Friday, 23 June 2017

Air-Con Discomfort

In Manchester, the heatwave continues and I have availed myself of the air-con in a new coffee-bar that has opened in the lobby of the hotel across the road. It’s a good place to cool down, quiet and comfortable, with a friendly barista who is ‘passionate’ about coffee. Nevertheless, somewhere in the back of my conscience lurks a qualm. It has to do with the state of the environment and a statistic I read recently: in 2015, the power consumed by air-con units in the USA exceeded that used in the whole of Africa for everything. Air-con is essentially selfish: not only does it consume power, but it also dumps the heat extracted from interior spaces to the atmosphere, thereby exacerbating global warming. It was partly guilt at my participation in this ecologically questionable technology that drove me to find a natural method of cooling off: I took the campervan out to the hills of Derbyshire where, for a few days, I lived in a field where breezes blew, trees provided shade and refreshing dew formed on the lush, green grass overnight.
The site was close to the village of Eyam, famous for its grim history. (When the Great Plague of 1665 reached Eyam, the villagers voluntarily isolated themselves from surrounding populations to minimise contagion.) While there, I visited Eyam Hall, the home of a rich family, which is now open to the public. Built six years after the plague, it is of interest for reasons other than morbidity, i.e. architectural, horticultural and historical. Sitting in the middle of the village the double-fronted manor house is isolated from others by a courtyard, outbuildings and extensive grounds. Strolling around the handsome house and beautiful-but-modest gardens caused me to reflect on social inequality and the ways in which it is manifest. Here, in a 17th century English village, rich and poor lived on the same few streets, in differing states of comfort, but with one thing shared: the unpolluted environment. How different from what was to come!

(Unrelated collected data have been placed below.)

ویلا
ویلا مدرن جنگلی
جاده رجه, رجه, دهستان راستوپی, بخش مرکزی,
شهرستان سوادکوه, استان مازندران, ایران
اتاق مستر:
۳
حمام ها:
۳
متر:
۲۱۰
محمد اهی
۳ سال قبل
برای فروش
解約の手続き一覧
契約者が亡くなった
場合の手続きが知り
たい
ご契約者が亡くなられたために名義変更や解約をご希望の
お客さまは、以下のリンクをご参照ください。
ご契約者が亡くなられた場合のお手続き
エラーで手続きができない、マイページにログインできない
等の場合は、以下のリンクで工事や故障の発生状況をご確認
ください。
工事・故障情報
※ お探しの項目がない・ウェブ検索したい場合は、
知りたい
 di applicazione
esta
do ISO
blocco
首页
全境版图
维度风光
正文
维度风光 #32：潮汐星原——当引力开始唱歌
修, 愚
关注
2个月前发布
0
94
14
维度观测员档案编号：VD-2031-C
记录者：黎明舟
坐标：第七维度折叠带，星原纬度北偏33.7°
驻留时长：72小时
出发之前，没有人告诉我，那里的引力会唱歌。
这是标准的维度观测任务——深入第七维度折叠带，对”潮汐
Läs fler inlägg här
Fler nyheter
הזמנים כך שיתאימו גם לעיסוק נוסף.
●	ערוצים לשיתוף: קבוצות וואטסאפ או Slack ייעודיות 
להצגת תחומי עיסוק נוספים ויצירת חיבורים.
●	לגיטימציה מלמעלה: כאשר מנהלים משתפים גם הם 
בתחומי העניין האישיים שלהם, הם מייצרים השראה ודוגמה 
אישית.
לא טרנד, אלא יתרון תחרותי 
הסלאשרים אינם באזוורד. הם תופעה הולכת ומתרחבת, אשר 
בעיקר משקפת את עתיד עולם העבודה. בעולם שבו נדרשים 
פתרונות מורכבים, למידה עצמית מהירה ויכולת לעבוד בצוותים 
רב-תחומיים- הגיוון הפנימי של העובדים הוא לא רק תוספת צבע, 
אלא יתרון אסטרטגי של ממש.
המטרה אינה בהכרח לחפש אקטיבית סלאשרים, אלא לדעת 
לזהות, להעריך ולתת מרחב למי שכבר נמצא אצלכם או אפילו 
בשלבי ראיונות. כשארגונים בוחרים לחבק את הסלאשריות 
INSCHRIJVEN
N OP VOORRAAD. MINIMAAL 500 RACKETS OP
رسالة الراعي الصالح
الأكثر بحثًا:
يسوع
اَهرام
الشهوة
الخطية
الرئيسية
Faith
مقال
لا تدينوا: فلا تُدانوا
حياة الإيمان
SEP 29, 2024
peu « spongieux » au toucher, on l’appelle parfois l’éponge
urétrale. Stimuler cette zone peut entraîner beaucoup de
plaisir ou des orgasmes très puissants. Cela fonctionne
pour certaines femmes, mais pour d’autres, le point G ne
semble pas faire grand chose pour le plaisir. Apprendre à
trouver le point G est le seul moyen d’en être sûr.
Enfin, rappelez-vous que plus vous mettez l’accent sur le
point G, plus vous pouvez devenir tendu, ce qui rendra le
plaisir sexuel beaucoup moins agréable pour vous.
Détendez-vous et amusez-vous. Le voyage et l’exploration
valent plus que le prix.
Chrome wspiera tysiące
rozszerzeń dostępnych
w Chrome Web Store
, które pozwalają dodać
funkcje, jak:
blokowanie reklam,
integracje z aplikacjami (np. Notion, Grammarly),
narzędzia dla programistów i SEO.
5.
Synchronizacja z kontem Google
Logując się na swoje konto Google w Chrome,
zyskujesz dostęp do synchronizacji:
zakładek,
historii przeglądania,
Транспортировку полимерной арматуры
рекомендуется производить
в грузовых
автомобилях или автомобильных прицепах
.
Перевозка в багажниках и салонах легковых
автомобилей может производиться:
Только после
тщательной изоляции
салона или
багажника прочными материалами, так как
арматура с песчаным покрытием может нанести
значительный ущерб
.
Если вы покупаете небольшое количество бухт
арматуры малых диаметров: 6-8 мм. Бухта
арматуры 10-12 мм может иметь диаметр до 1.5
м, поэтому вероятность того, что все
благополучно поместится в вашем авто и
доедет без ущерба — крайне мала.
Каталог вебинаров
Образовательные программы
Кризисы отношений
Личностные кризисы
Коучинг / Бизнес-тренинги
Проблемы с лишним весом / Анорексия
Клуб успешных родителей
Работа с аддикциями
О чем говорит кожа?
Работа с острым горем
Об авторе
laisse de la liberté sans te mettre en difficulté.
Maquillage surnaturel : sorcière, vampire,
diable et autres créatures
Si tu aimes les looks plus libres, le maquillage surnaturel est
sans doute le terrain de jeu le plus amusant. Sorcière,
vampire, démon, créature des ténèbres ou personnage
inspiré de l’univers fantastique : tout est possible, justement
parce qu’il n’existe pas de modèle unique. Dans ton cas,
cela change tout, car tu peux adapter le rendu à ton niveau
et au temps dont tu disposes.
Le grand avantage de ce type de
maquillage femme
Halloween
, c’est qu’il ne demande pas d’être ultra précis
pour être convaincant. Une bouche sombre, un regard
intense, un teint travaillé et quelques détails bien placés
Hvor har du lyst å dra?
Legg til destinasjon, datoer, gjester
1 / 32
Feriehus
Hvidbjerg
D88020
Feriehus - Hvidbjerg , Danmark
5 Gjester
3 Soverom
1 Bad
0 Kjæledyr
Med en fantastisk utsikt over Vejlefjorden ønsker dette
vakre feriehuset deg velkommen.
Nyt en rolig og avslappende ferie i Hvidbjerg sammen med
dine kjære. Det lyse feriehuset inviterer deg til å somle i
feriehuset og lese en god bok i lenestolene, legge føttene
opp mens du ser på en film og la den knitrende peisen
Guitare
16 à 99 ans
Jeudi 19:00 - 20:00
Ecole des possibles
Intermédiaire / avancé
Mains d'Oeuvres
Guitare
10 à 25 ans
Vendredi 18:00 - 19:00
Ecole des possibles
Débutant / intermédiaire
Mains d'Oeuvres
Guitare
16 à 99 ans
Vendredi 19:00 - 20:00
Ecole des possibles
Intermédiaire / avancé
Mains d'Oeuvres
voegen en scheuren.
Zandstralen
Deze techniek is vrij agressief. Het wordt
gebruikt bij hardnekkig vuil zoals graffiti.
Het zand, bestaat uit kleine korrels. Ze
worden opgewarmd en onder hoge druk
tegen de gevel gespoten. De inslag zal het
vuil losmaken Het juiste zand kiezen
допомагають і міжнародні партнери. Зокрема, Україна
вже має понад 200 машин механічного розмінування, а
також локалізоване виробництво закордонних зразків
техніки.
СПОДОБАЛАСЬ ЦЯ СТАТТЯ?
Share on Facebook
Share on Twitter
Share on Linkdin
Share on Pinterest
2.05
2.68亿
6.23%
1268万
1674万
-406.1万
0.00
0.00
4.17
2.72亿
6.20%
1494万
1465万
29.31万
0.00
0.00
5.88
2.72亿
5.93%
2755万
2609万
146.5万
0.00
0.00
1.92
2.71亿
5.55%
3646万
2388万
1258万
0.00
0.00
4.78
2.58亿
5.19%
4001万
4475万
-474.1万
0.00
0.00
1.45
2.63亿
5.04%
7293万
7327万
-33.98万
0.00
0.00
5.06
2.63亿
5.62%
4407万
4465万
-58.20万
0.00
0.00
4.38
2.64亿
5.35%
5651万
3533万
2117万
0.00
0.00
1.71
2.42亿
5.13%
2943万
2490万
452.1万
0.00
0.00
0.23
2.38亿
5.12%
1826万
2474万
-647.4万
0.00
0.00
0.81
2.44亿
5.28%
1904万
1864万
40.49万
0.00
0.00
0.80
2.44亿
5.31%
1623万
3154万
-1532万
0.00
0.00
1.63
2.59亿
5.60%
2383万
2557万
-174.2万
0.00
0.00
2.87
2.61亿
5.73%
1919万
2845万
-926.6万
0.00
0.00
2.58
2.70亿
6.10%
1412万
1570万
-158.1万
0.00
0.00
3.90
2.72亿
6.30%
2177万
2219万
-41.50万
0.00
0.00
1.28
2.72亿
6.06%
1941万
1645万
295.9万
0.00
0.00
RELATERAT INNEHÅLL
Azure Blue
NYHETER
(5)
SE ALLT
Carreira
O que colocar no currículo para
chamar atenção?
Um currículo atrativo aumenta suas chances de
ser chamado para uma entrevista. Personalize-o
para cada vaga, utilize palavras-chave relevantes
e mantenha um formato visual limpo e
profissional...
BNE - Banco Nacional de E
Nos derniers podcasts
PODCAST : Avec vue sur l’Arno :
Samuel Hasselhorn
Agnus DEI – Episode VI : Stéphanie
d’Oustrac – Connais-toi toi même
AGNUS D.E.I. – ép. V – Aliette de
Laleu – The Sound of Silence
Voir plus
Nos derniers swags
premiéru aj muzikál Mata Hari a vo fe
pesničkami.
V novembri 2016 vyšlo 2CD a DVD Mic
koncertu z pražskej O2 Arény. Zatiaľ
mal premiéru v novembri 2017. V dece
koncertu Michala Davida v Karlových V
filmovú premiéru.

Industrialisation caused the movement of people to centres of manufacturing, where the combination of pollution and inadequate housing separated rich from poor in ways that persist to this day. Those who could afford to built their houses away from the filth, while those who could not were obliged to huddle together wherever was cheapest. Friedrich Engels, in the 1880s, was appalled by the “teeming cellars” inhabited by Manchester’s workers. He also reflected on the adage ‘out of sight, out of mind’ as applied to the physical separation of the classes, which made it less likely that empathy might play a part in stimulating compassionate social reform.
Meanwhile modern cities such as New York and Chicago were building upwards rather than outwards and those who could afford to would leave the squalor of the streets for the clean air, light and security of skyscraper apartment blocks. In Britain’s low-rise cities, residential towers gained currency post 1945, albeit translated into low-cost units for the workers and, although they provided access to cleaner air and light, they have generally been a failed experiment in social engineering and worse, cost many lives through deficient construction, unlike the more recently built ‘luxury’ apartment towers in some city centres. Meanwhile, another phenomenon has occurred: those who own valuable houses in cities are resorting to digging out their basements to increase their living space. It is, apparently, less expensive than buying land on the surface or up in the air.
As for the old advice to “buy land, they ain’t making it any more”, it no longer applies – to the rich, at least. In Dubai they are sucking up sand from the seabed and depositing it to form ‘new’ land. Then they import sand from Australia to mix the concrete to build skyscrapers, which are uninhabitable without air-con. It’s enough to make you choke on your cappuccino.